Hope you’re willing to relocate to SF and still spend 50+% of your income on housing you will never own.
If you get a good offer from big tech to move to a high CoL area, it can be worth it because the offers are that good. You will be able to pay off a home within a decade. Even if you start at entry level you will be expected to be promoted within a couple of years. For most hirees this will already make them senior. It’s expected that everyone can eventually make it to senior.
I wasn’t suggesting someone randomly move to SF without an excellent employment opportunity.
As for startup equity, one could argue it shouldn’t be considered part of total comp since most startups do not exit successfully and even fewer exit in a way where the payout will be comparable to a big tech salary.
It’s expected that everyone can eventually make it to senior.
I think this may be the crux of the issue. Of course it is possible to make a lot of money in software. Of course you only want to take excellent offers. The issue I am addressing is that a lot of people see the annual salaries (or the TC figures, or projections of where their career will take them in five years) and take them as inevitabilities, and they simply aren’t. They can’t be; corporations are structured as pyramids and the higher you go, the fewer spots there are with more people competing for them. Promotions can’t be expected because the system is designed to make sure that most people don’t get them. And yet, everyone treats them as inevitable because the the ones who do get them stick around the company and the ones who don’t leave and fall out of touch with their former colleagues. It’s a pretty stable self-sustaining delusion.

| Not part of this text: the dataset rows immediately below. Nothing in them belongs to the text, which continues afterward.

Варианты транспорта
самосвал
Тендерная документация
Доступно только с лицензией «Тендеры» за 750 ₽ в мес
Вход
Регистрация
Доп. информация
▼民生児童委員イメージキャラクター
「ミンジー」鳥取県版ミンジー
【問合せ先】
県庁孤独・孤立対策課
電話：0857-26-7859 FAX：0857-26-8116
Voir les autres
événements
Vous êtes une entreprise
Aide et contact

I will allow that it is possible to make that salary without living in SF or any major tech center. I’ve done it and I know others who have done it. But it takes a while to get there and most people never do. And crucially, it’s not because they’re worse engineers. It takes a strong network, a little bit of educated risk-taking, and a series of lucky breaks that you won’t be able to fully appreciate until after the fact. But I think for people who want to get into software with a high salary, taking a junior engineering role at a massive company in the bay area (or wherever) with a lucrative salary is the more common route, and those engineers usually get disillusioned pretty quickly at how far that paycheck doesn’t go.

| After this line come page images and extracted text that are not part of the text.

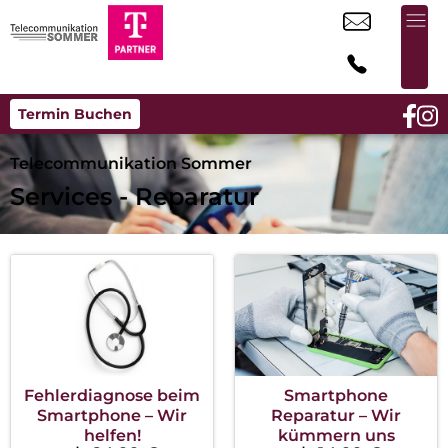
Termin Buchen
Telecommunikation Sommer
Services - Reparatur
Fehlerdiagnose beim
Smartphone
Smartphone – Wir
Reparatur – Wir
helfen!
kümmern uns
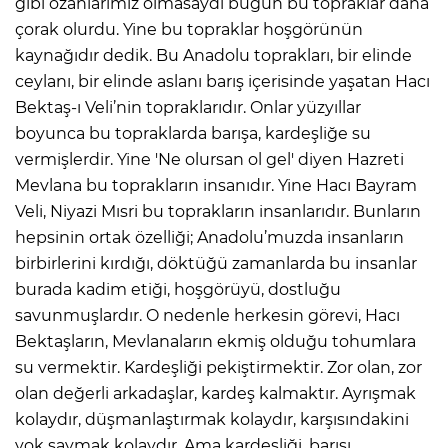
gibi ozanlarımız olmasaydı bugün bu topraklar daha
çorak olurdu. Yine bu topraklar hoşgörünün
kaynağıdır dedik. Bu Anadolu toprakları, bir elinde
ceylanı, bir elinde aslanı barış içerisinde yaşatan Hacı
Bektaş-ı Veli’nin topraklarıdır. Onlar yüzyıllar
boyunca bu topraklarda barışa, kardeşliğe su
vermişlerdir. Yine 'Ne olursan ol gel' diyen Hazreti
Mevlana bu toprakların insanıdır. Yine Hacı Bayram
Veli, Niyazi Mısri bu toprakların insanlarıdır. Bunların
hepsinin ortak özelliği; Anadolu’muzda insanların
birbirlerini kırdığı, döktüğü zamanlarda bu insanlar
burada kadim etiği, hoşgörüyü, dostluğu
savunmuşlardır. O nedenle herkesin görevi, Hacı
Bektaşların, Mevlanaların ekmiş olduğu tohumlara
su vermektir. Kardeşliği pekiştirmektir. Zor olan, zor
olan değerli arkadaşlar, kardeş kalmaktır. Ayrışmak
kolaydır, düşmanlaştırmak kolaydır, karşısındakini
yok saymak kolaydır. Ama kardeşliği, barışı,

The hard part is getting an offer from a top company in the first place. It’s a lot of luck and the interview process is designed more to avoid bad engineers than it is to find good ones.
Getting to senior shouldn’t be too difficult for any competent engineer. Getting to staff requires significantly more effort.
Also until recently these companies never did lay offs. You had to be PIP’d before being let go.
The real trap is joining a startup. Unless you’re very early it’s a huge roll of the dice.
And I was addressing this:
If you get a good offer from big tech to move to a high CoL area, it can be worth it because the offers are that good. You will be able to pay off a home within a decade. Even if you start at entry level you will be expected to be promoted within a couple of years. For most hirees this will already make them senior. It’s expected that everyone can eventually make it to senior.
I wasn’t suggesting someone randomly move to SF without an excellent employment opportunity.
As for startup equity, one could argue it shouldn’t be considered part of total comp since most startups do not exit successfully and even fewer exit in a way where the payout will be comparable to a big tech salary.
I think this may be the crux of the issue. Of course it is possible to make a lot of money in software. Of course you only want to take excellent offers. The issue I am addressing is that a lot of people see the annual salaries (or the TC figures, or projections of where their career will take them in five years) and take them as inevitabilities, and they simply aren’t. They can’t be; corporations are structured as pyramids and the higher you go, the fewer spots there are with more people competing for them. Promotions can’t be expected because the system is designed to make sure that most people don’t get them. And yet, everyone treats them as inevitable because the the ones who do get them stick around the company and the ones who don’t leave and fall out of touch with their former colleagues. It’s a pretty stable self-sustaining delusion.
I will allow that it is possible to make that salary without living in SF or any major tech center. I’ve done it and I know others who have done it. But it takes a while to get there and most people never do. And crucially, it’s not because they’re worse engineers. It takes a strong network, a little bit of educated risk-taking, and a series of lucky breaks that you won’t be able to fully appreciate until after the fact. But I think for people who want to get into software with a high salary, taking a junior engineering role at a massive company in the bay area (or wherever) with a lucrative salary is the more common route, and those engineers usually get disillusioned pretty quickly at how far that paycheck doesn’t go.
The hard part is getting an offer from a top company in the first place. It’s a lot of luck and the interview process is designed more to avoid bad engineers than it is to find good ones.
Getting to senior shouldn’t be too difficult for any competent engineer. Getting to staff requires significantly more effort.
Also until recently these companies never did lay offs. You had to be PIP’d before being let go.
The real trap is joining a startup. Unless you’re very early it’s a huge roll of the dice.